We ran into the alliance crowd and learned that the judge had denied a restraining order against the Bergenfield police, and that Jim Nordstrum, out on bail, was planning to close the place if it was raided one more time. Despite the absence of any discernible warm feeling for the Rat's Nest and its approach to gay life, there was real anger among the movement people over the sour indifference of the legal establishment toward the harassment of a place that detracted from the moral fitness of no one who chose not to go there. The human machinery of the law was smug and petty and substantially corrupt; that was what hurt. No one could figure out what step to take next, and I did not tell what I knew.
I went looking for Mike Truckman, found him, and ushered him almost forcibly into his office.
I said, 'I did think you had something to do with Steve Kleckner's death, Mike. It was mainly because of the company you keep. And your booze problem didn't help-you've got one and you'd better do something about it fast. Anyway, I was stupid and wrong-headed, Mike, and I hope you'll forgive me.'
He raised his glass, tried to smile, and set the glass down. 'Forget it, Don. Shit, I guess you had your reasons. Let's pretend it never happened. I'm game if you are. We need one another, all of us. Gay people can have their differences, sure, but when push comes to shove, we gotta stick together, right, buddy?'
'That's well put, Mike. Which brings up a painful but related matter.'
He'd been glancing at the manila envelope I'd carried in with me, and now he watched me open it and spread the photos out across his desk. He sat blinking, his mouth clamped shut, and peered at them.
I said, 'You know what you have to do, don't you? If you're going to get your head together and come back to us, Mike, you've got to start by dealing with this shit.'
He managed to get his mouth open far enough to rasp, 'Yeah. Yeah, I guess I know.'
I took off my jacket and shirt. I removed the Albany PD microphone and wires and recorder from my torso and placed them on the desk alongside the photos of Truckman handing money to the Bergenfield police chief and his plainclothes associate, in payment for their raids on the Rat's Nest.
I said, 'Before I show you how to work this thing, I'd appreciate your answering a couple of questions.'
He blinked boozily at the display on his desk and said, 'Oh, God.'
I called Sewickley Oaks from a pay phone up the road from Trucky's. Then I walked back to the disco and danced with Timmy, among others, until closing.
The usual crowd was on hand-Phil, Mark, Calvin, the rabbi-and while most people were subdued at first, only just beginning to recover from the shocks of the past week, one by one each of us gave in to the New Year's Eve atmosphere that gay life can, with luck, produce two or three times a week. By the time Billy Blount arrived with Huey Brownlee at two-thirty, the mood was entirely festive, even celebratory. The DJ played 'Put Your Body In It,' and everybody did.
At four-forty Timmy and I crouched behind the pile of tires next to the Bergenfield police station. We watched while Mike
Truckman handed over a roll of bills. Timmy took more pictures. The three men lingered longer than they had the last time we'd watched this scene unfold; Truckman was making sure everyone's voice was recorded, that he got it all.
Truckman drove away first, as he had the last time; then the chief; then the plainclothesman, the asshole in the wind-breaker who'd frisked me and spoken disrespectfully during the raid at the Rat's Nest.

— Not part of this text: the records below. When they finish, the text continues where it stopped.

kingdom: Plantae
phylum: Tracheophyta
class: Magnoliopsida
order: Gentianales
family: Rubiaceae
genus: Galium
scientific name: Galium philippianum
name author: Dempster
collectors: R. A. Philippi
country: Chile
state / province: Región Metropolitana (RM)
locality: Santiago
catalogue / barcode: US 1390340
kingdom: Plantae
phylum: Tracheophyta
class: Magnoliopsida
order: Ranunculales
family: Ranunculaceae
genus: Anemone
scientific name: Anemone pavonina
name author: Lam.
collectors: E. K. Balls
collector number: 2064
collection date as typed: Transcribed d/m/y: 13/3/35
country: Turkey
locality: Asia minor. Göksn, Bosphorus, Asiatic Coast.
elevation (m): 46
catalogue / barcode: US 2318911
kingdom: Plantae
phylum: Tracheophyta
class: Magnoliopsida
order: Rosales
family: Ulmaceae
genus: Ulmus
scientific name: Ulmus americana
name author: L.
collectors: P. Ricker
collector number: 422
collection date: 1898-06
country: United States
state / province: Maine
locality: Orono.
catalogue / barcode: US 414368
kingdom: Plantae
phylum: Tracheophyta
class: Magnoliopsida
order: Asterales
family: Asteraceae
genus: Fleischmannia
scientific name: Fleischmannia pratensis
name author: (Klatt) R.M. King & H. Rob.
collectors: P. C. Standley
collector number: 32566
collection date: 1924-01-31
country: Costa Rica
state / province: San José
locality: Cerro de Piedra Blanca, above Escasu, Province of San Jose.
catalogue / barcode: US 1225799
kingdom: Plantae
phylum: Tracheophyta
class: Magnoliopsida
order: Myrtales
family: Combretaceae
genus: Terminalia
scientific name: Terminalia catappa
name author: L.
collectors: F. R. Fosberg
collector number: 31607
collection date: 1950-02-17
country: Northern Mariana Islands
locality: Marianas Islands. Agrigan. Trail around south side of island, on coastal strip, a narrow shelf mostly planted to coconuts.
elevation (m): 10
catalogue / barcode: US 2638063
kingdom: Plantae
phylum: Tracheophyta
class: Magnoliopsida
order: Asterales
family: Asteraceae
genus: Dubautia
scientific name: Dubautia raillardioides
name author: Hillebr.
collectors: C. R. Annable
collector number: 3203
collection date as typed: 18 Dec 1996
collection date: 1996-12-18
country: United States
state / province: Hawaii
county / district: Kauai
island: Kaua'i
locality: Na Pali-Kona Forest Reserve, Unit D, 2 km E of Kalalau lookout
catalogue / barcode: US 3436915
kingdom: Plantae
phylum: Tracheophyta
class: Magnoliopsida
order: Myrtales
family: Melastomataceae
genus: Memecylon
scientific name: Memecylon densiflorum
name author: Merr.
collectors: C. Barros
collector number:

As the plainclothesman pulled his Trans-Am onto Western, two unmarked vans that had been parked nearby came to life and pulled into his path, blocking him. The man in the windbreaker jumped from his car cursing and sputtering, and we could make out the look of befuddlement on his face when the back doors of the vans were flung open and seven extremely large men in white jackets poured out and surrounded him. One of the big beefy fellows waved a document in the cop's face, and then they carried him off. He fought, but the straitjacket fit nicely. Within three minutes they were gone, and Timmy and I fell laughing raucously into the pile of tires. end user
Epilogue
Eddie Storrs was locked up again, this time forever. Stuart and Jane Blount fled back to Saratoga.
Chris Porterfield returned to Albany; Timmy and I had a nice Sunday brunch with her and Margarita Mayes, and they sold us a February vacation trip to Key West. Billy Blount moved in with Huey Brownlee, at least temporarily. Mark Deslonde-who had gone back to his apartment that Friday night to pick up some belongings and gotten distracted by his mirror-moved in with Phil permanently. And I moved in with Timmy.
Late on the first night in my new home, I said to Timmy,
'One thing. When you and Blount were in that cubicle at the tubs that day-what did you two do all that time?'
'Oh, fucked and whatnot. Blount was worried about his sexuality. He said he needed reassurance. Why do you ask?'
'Oh, just wondering.'
Some Jesuit. This wasn't going to get easier.